- The Washington Times - Monday, October 18, 2010

This weekend, dozens of organizations are hosting a rally and walk to highlight the issue of human trafficking. The Oct. 23 event is called the DC Stop Modern Slavery Walk on the Mall.

How is human trafficking a family issue? And what does this nation have to do with such a heinous activity? (In other words — isn’t this some tragic Asian or East European problem?)

First a definition: Human trafficking refers to the forced economic exploitation of children, young people and adults. Many of these “modern-day slaves” end up in commercial sex activities such as prostitution and “escort” and “massage” services, servicing clients in hotels, homes, truck stops, strip clubs and so-called gentlemen’s clubs.

Human trafficking officially became an American problem in June, when the performance of the United States was included in the State Department’s annual Trafficking in People Report for the first time. The U.S. was ranked as a Tier 1 country, meaning it fully complies with the Trafficking Victims Protection Act, but it also was clearly identified as a “source, transit and destination country” for trafficking.

I think it’s heart-stopping that an estimated 100,000 of America’s own children are snagged into sex-trafficking webs each year. In testimony before Congress in September, the cities of Oakland, Brooklyn, San Francisco, Atlanta, Houston, Miami — and the Washington, D.C.-Baltimore corridor — were mentioned as prime trafficking sites.

Many of the children and teens lured into sex slavery are runaways, abandoned young people or those vulnerable to sweet-talking predators. The average age of “induction” is very young, as “Tonya” — a pseudonym — explains below.

“When I was 12 years old, a guy I thought was just a ’dope [cool] boy’ kept following me in his car when I walked to school,” Tonya recalled, according to Linda Smith, founder of Shared Hope International, in testimony to the House Judiciary subcommittee on crime, terrorism and homeland security.

“He was older … and he said I was really cute. He paid a lot of attention to me, and eventually I got in the car with him. For a while, we were boyfriend and girlfriend; we would go everywhere together. When I think about how it must have looked to people — a baby-looking girl like me with an older ’boyfriend’ — it makes me wonder why nobody was ever there to stop it, or even ask any questions at all.

“It didn’t take long before I experienced the real treatment — being beaten, stomped on, manipulated and sold all day, every day,” Tonya said, according to Ms. Smith.

“People have asked me how I could have done what I did — sell my body on the street, in cars, in trucks, anywhere and everywhere, and then deliver every last dollar to my pimp. … I’m amazed myself that I was so under the control of that man. He was the only person in my life that I felt connected to, and I even felt like he was my only protection; therefore, I would have done anything to stay with him.”

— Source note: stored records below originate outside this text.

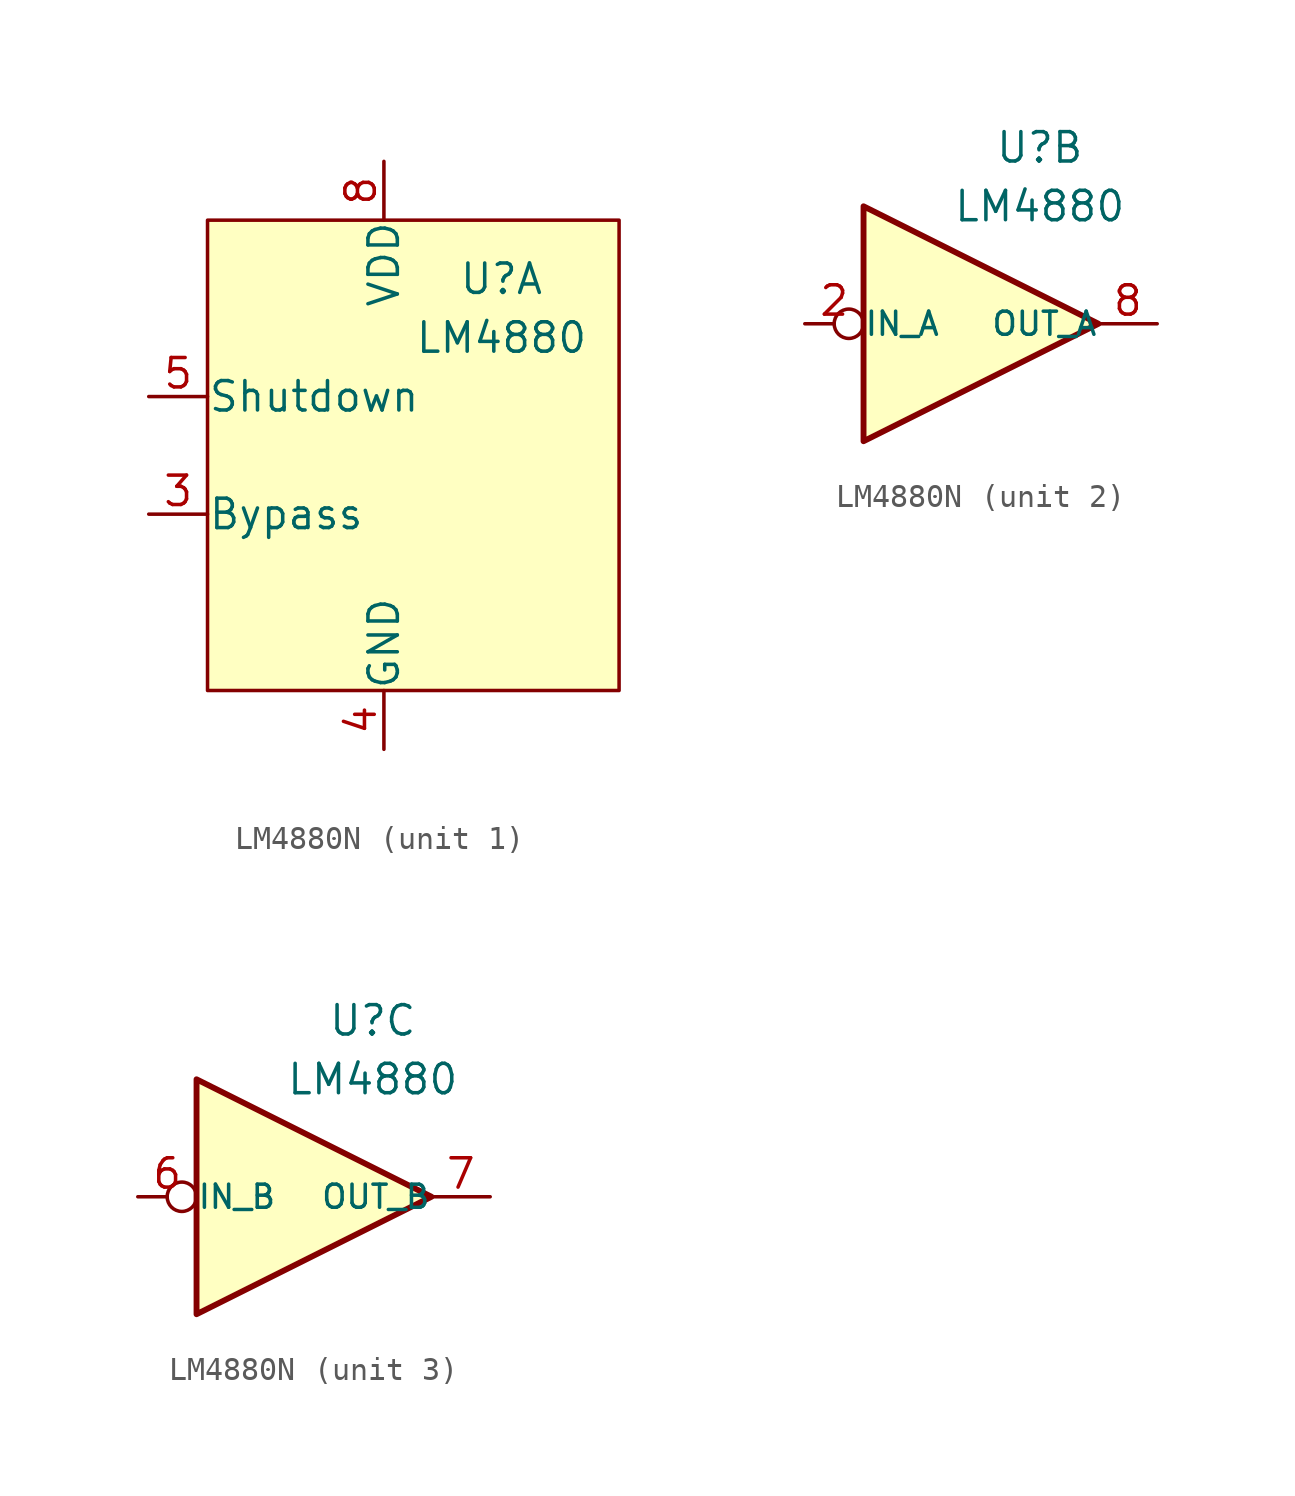
<source format=kicad_sym>
(kicad_symbol_lib
  (version 20220914)
  (generator kicad_symbol_editor)
  (symbol "LM4880N"
    (pin_names
      (offset 0.002))
    (property "Reference" "U"
      (at 5.08 7.62 0)
      (effects (font (size 1.27 1.27))))
    (property "Value" "LM4880"
      (at 5.08 5.08 0)
      (effects (font (size 1.27 1.27))))
    (property "ki_locked" ""
      (at 0 0 0)
      (effects (font (size 1.27 1.27))))
    (symbol "LM4880N_1_1"
      (rectangle (start -7.62 10.16) (end 10.16 -10.16) (stroke (width 0) (type default)) (fill (type background)))
      (pin passive line (at -10.16 -2.54 0) (length 2.54) (name "Bypass" (effects (font (size 1.27 1.27)))) (number "3" (effects (font (size 1.27 1.27)))))
      (pin power_in line (at 0 -12.7 90) (length 2.54) (name "GND" (effects (font (size 1.27 1.27)))) (number "4" (effects (font (size 1.27 1.27)))))
      (pin input line (at -10.16 2.54 0) (length 2.54) (name "Shutdown" (effects (font (size 1.27 1.27)))) (number "5" (effects (font (size 1.27 1.27)))))
      (pin power_in line (at 0 12.7 270) (length 2.54) (name "VDD" (effects (font (size 1.27 1.27)))) (number "8" (effects (font (size 1.27 1.27))))))
    (symbol "LM4880N_2_1"
      (polyline (pts (xy -2.54 5.08) (xy 7.62 0) (xy -2.54 -5.08) (xy -2.54 5.08)) (stroke (width 0.254) (type default)) (fill (type background)))
      (pin input inverted (at -5.08 0 0) (length 2.54) (name "IN_A" (effects (font (size 1 1)))) (number "2" (effects (font (size 1.27 1.27)))))
      (pin output line (at 10.16 0 180) (length 2.54) (name "OUT_A" (effects (font (size 1 1)))) (number "8" (effects (font (size 1.27 1.27))))))
    (symbol "LM4880N_3_1"
      (polyline (pts (xy -2.54 5.08) (xy 7.62 0) (xy -2.54 -5.08) (xy -2.54 5.08)) (stroke (width 0.254) (type default)) (fill (type background)))
      (pin input inverted (at -5.08 0 0) (length 2.54) (name "IN_B" (effects (font (size 1 1)))) (number "6" (effects (font (size 1.27 1.27)))))
      (pin output line (at 10.16 0 180) (length 2.54) (name "OUT_B" (effects (font (size 1 1)))) (number "7" (effects (font (size 1.27 1.27))))))))
</source>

Ms. Smith and other anti-trafficking activists are determined to keep the trafficking issue in front of Americans. They are lobbying for more prevention; prosecution of traffickers and customers; and protection, services and shelters for victims.

As for those who wonder whether trafficking is a family issue, Laura Lederer, adjunct professor at Georgetown Law Center and president of Global Centurion, an anti-trafficking organization, has a ready answer.

“You cannot have a healthy family if the man in the family or the young men and boys in the family are exploiting others,” said Ms. Lederer, who worked on trafficking issues at the State Department for eight years.

Groups on “parallel paths” need to collaborate, she added. Those who want to build healthy families and healthy marriages, and those like hers “who are working on the dysfunctional side — with the men and boys who think it’s OK to go out, exploit someone and then go home to the family” — need to join forces.

Many Americans may find human sex slavery too baffling and disturbing a subject to follow. But for those who feel called to become modern-day abolitionists, this Saturday’s event on the Mall could be a galvanizing experience.